The crater was created about 50,000 years ago during the Pleistocene epoch when the local climate on the Colorado Plateau was much cooler and damper. At the time, the area was an open grassland dotted with woodlands inhabited by woolly mammoths and giant ground sloths. The crater was over 10,000 years old when the first humans saw it, at the earliest, 40,000 years ago.

The object that excavated the crater was a nickel--iron meteorite about 50 meters (55 yards) across. The speed of the impact has been a subject of some debate. Modeling initially suggested that the meteorite struck at up to 20 kilometers per second (45,000 mph), but more recent research suggests the impact was substantially slower, at 12.8 kilometers per second (28,600 mph). It is believed that about half of the impactor's bulk was vaporized during its descent before it hit the ground.Impact energy has been estimated at about 10 megatons.

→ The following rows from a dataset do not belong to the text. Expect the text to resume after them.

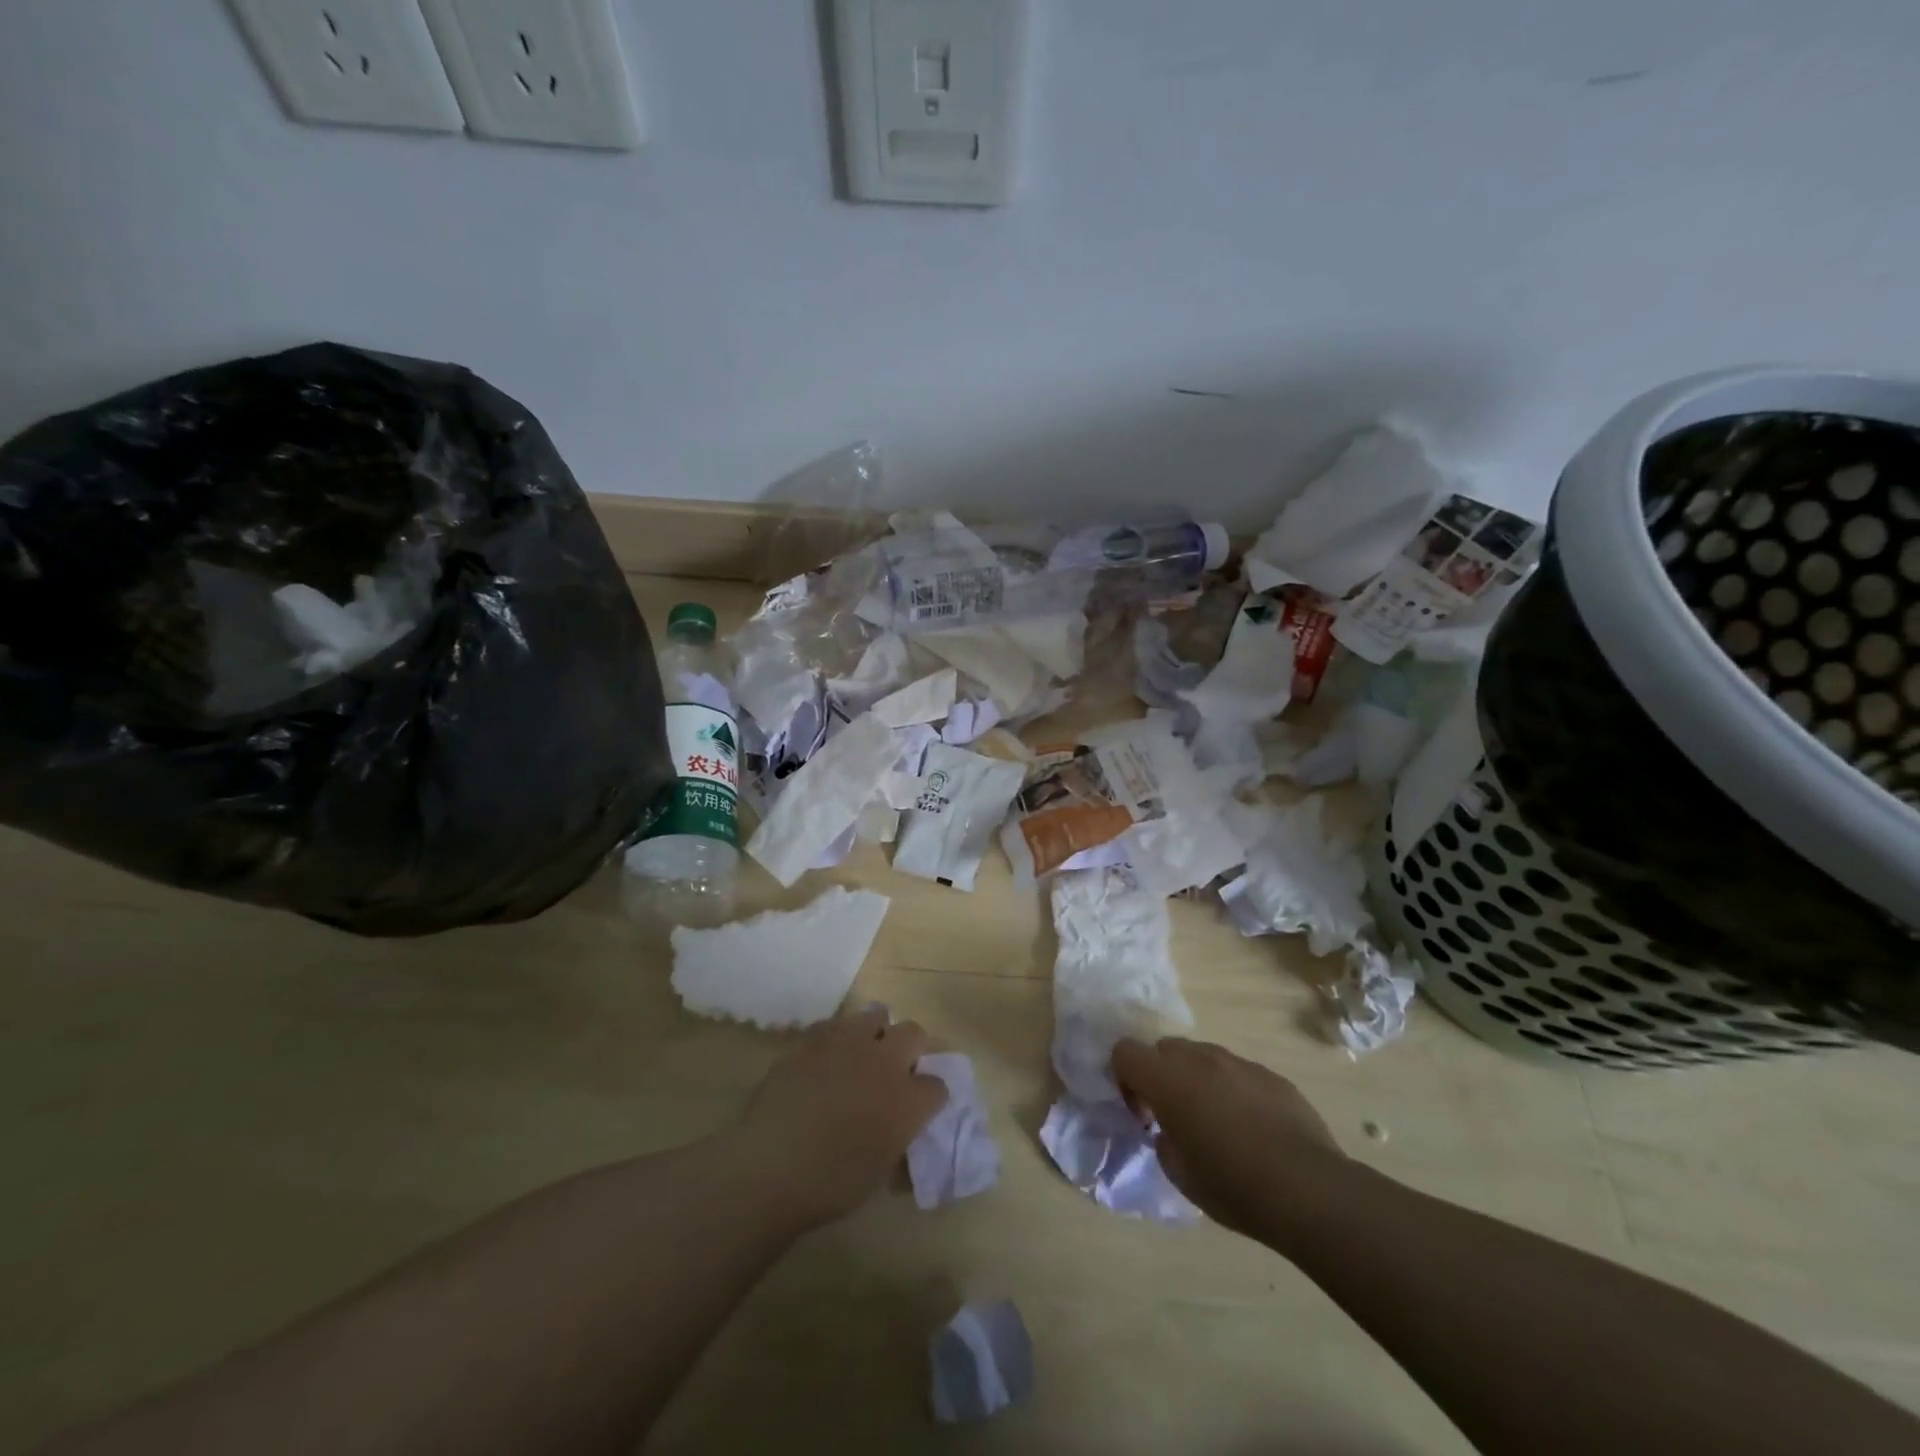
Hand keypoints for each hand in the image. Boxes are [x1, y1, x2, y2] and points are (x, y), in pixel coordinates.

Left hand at [736, 1008, 948, 1229]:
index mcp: (908, 1100)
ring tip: (862, 1056)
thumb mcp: (879, 1172)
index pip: (937, 1085)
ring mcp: (849, 1042)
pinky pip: (836, 1025)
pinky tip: (826, 1060)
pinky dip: (838, 1038)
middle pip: (915, 1033)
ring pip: (877, 1016)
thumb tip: (898, 1125)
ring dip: (876, 1034)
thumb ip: (897, 1137)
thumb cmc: (829, 1184)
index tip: (919, 1107)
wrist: (769, 1167)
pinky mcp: (815, 1037)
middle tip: (895, 1072)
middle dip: (912, 1049)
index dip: (929, 1097)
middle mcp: (885, 1061)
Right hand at [1112, 1036, 1345, 1244]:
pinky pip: (1239, 1073)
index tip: (1144, 1114)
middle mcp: (1201, 1059)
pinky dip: (1233, 1091)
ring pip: (1203, 1057)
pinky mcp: (1272, 1076)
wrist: (1309, 1190)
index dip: (1125, 1079)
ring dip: (1197, 1081)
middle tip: (1176, 1118)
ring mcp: (1239, 1063)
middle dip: (1162, 1076)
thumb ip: (1164, 1140)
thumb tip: (1171, 1130)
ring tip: (1218, 1124)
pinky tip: (1253, 1130)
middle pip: (1165, 1048)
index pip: (1125, 1051)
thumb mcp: (1179, 1174)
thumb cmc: (1233, 1185)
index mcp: (1169, 1079)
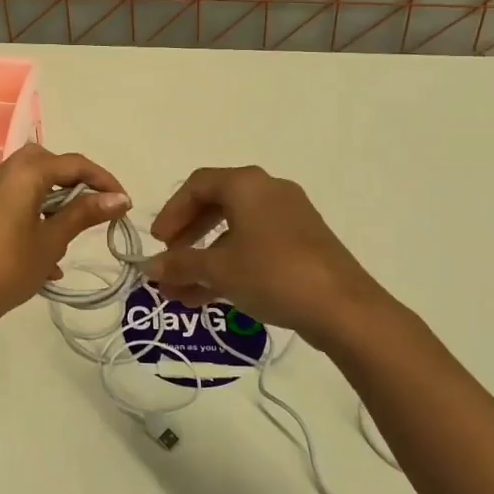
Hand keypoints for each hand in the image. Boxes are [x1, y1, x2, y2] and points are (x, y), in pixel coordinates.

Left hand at [0, 144, 131, 333]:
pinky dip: (35, 215)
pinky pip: (15, 200)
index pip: (73, 163)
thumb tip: (120, 198)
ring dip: (54, 201)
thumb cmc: (10, 267)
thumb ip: (84, 213)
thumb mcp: (53, 240)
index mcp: (23, 173)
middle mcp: (3, 172)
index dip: (102, 179)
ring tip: (71, 235)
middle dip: (74, 183)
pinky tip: (47, 258)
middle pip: (48, 164)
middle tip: (94, 207)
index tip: (124, 202)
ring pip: (30, 182)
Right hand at [145, 166, 401, 346]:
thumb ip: (180, 264)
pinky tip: (209, 297)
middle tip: (170, 261)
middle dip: (187, 236)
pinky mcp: (303, 244)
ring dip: (205, 259)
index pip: (197, 185)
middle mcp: (269, 191)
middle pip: (216, 205)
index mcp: (247, 184)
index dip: (172, 212)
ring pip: (235, 232)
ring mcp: (290, 218)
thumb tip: (148, 267)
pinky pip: (255, 246)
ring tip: (180, 292)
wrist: (344, 308)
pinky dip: (231, 265)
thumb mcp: (219, 270)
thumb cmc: (273, 274)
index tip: (158, 242)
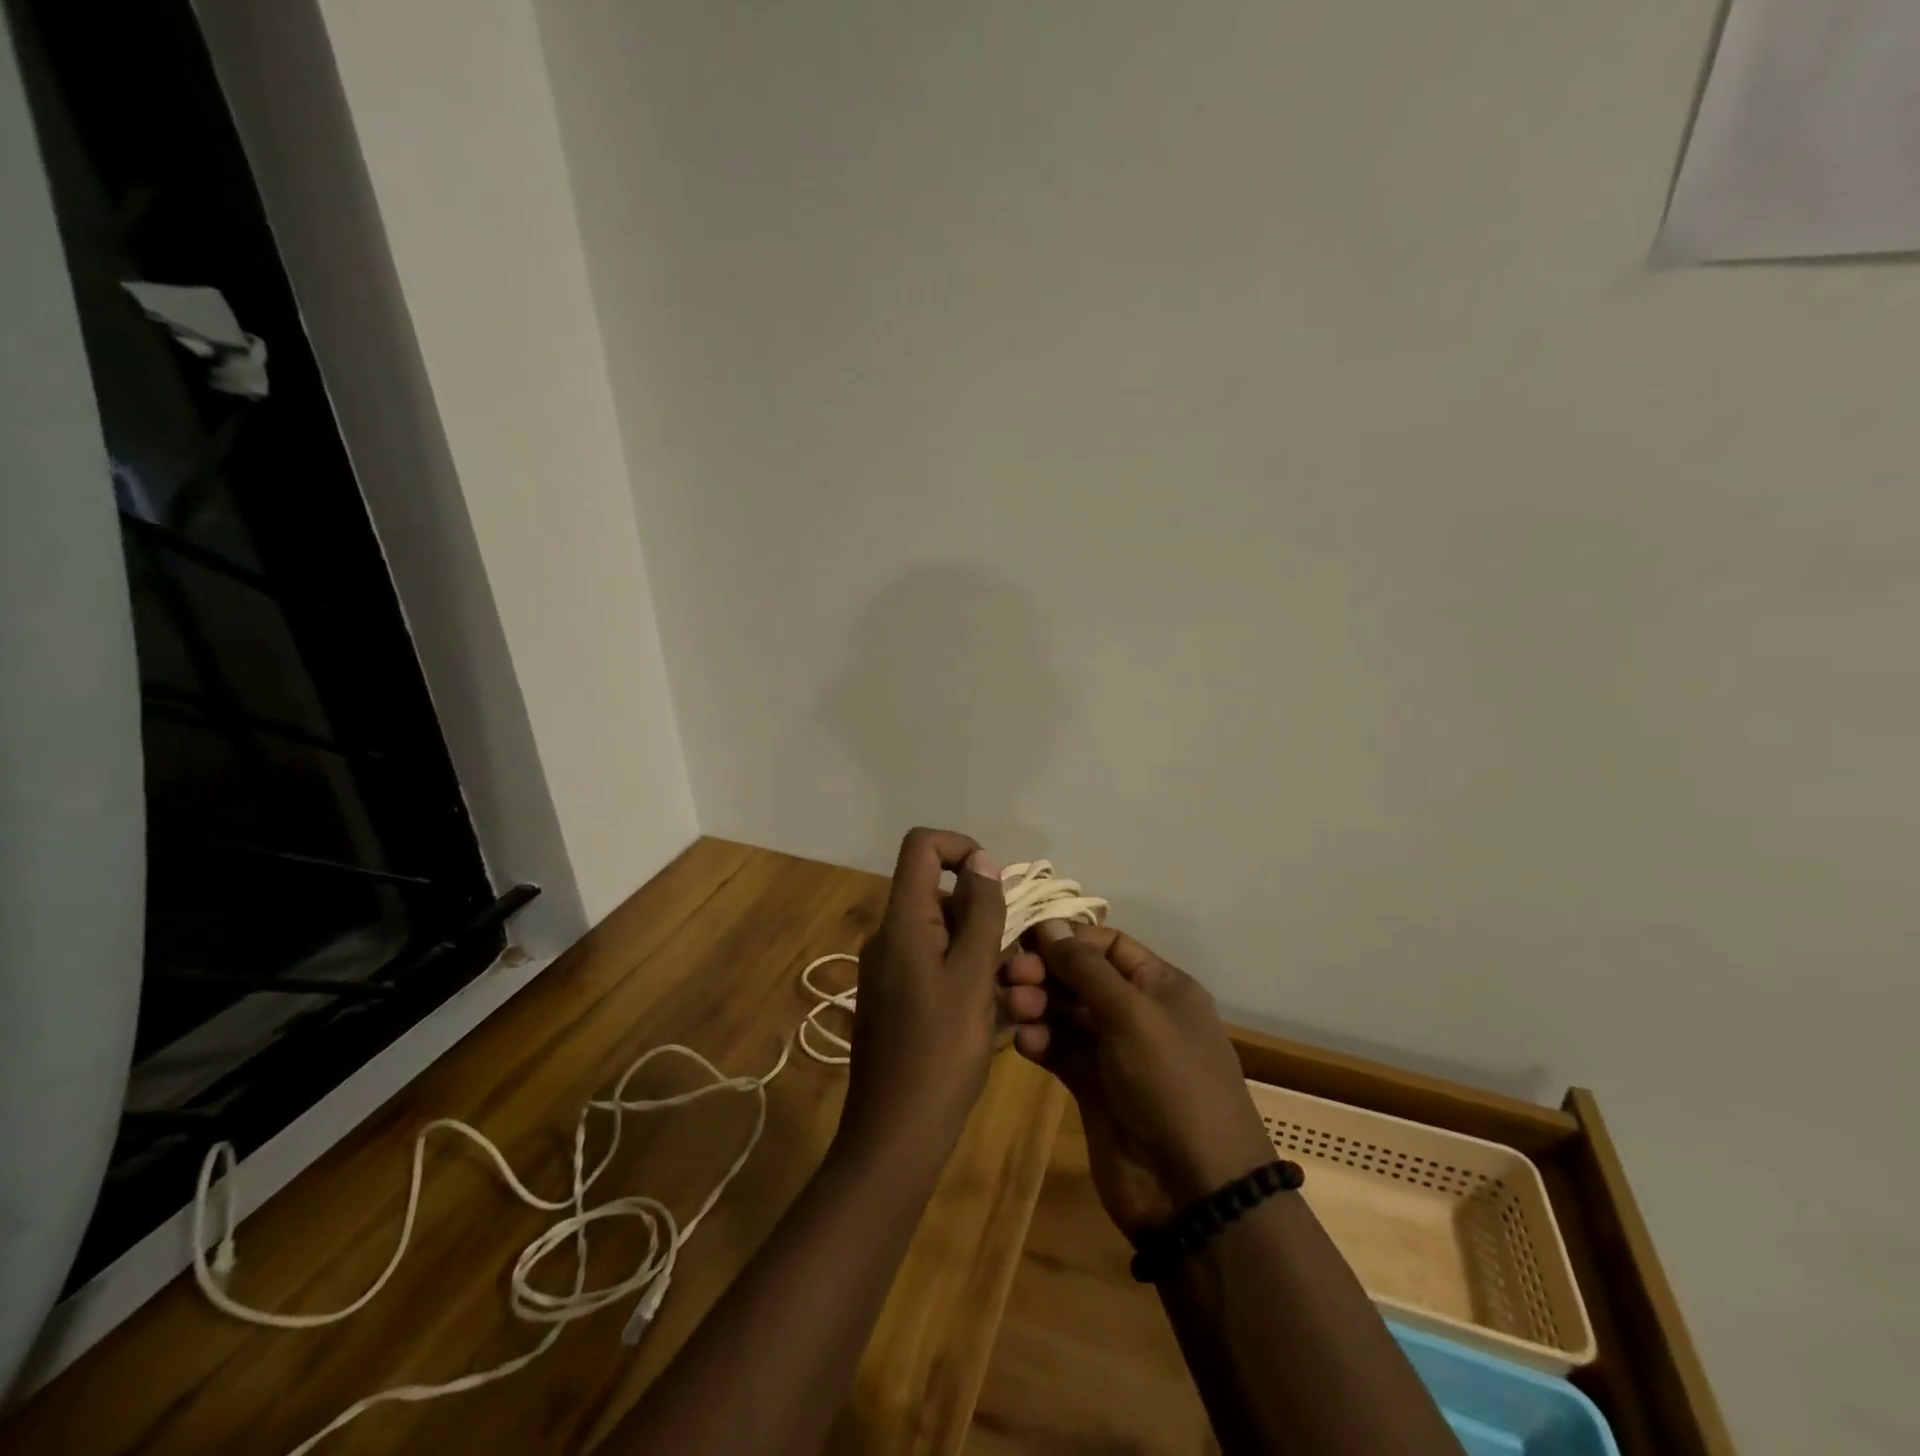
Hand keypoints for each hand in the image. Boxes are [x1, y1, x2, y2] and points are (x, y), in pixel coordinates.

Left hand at [837, 828, 1007, 1162]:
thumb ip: (981, 912)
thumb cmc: (940, 1051)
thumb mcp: (972, 975)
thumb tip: (980, 861)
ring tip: (1017, 996)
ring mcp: (891, 969)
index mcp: (902, 921)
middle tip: (1018, 959)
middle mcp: (890, 936)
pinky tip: (997, 1014)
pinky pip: (937, 967)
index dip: (961, 847)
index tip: (996, 885)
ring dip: (985, 953)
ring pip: (945, 935)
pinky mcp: (897, 999)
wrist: (896, 1135)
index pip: (921, 846)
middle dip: (985, 915)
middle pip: (940, 894)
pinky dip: (969, 977)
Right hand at [1002, 925, 1273, 1240]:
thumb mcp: (1132, 1013)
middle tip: (1010, 975)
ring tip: (1013, 1008)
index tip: (1026, 937)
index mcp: (1161, 986)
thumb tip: (1050, 925)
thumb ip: (1086, 967)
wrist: (1194, 1189)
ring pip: (1067, 1014)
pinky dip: (1041, 1042)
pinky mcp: (1093, 1089)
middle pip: (1082, 977)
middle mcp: (1138, 1013)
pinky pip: (1061, 1052)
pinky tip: (1024, 1042)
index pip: (1108, 944)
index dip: (1069, 938)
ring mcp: (1115, 1054)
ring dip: (1038, 1005)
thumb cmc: (1170, 1081)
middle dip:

The meteorite was mostly vaporized upon impact, leaving little in the crater
In 1891, Grove Karl Gilbert, chief geologist for the U.S. Geological Survey, investigated the crater and concluded that it was the result of a volcanic steam explosion. Gilbert had assumed that if it were an impact crater then the volume of the crater, as well as meteoritic material, should be present on the rim. Gilbert also assumed a large portion of the meteorite should be buried in the crater and that this would generate a large magnetic anomaly. Gilbert's calculations showed that the volume of the crater and the debris on the rim were roughly equivalent, so that the mass of the hypothetical impactor was missing, nor were there any magnetic anomalies. Gilbert argued that the meteorite fragments found on the rim were coincidental. Gilbert would publicize these conclusions in a series of lectures. In 1892, Gilbert would be among the first to propose that the Moon's craters were caused by impact rather than volcanism.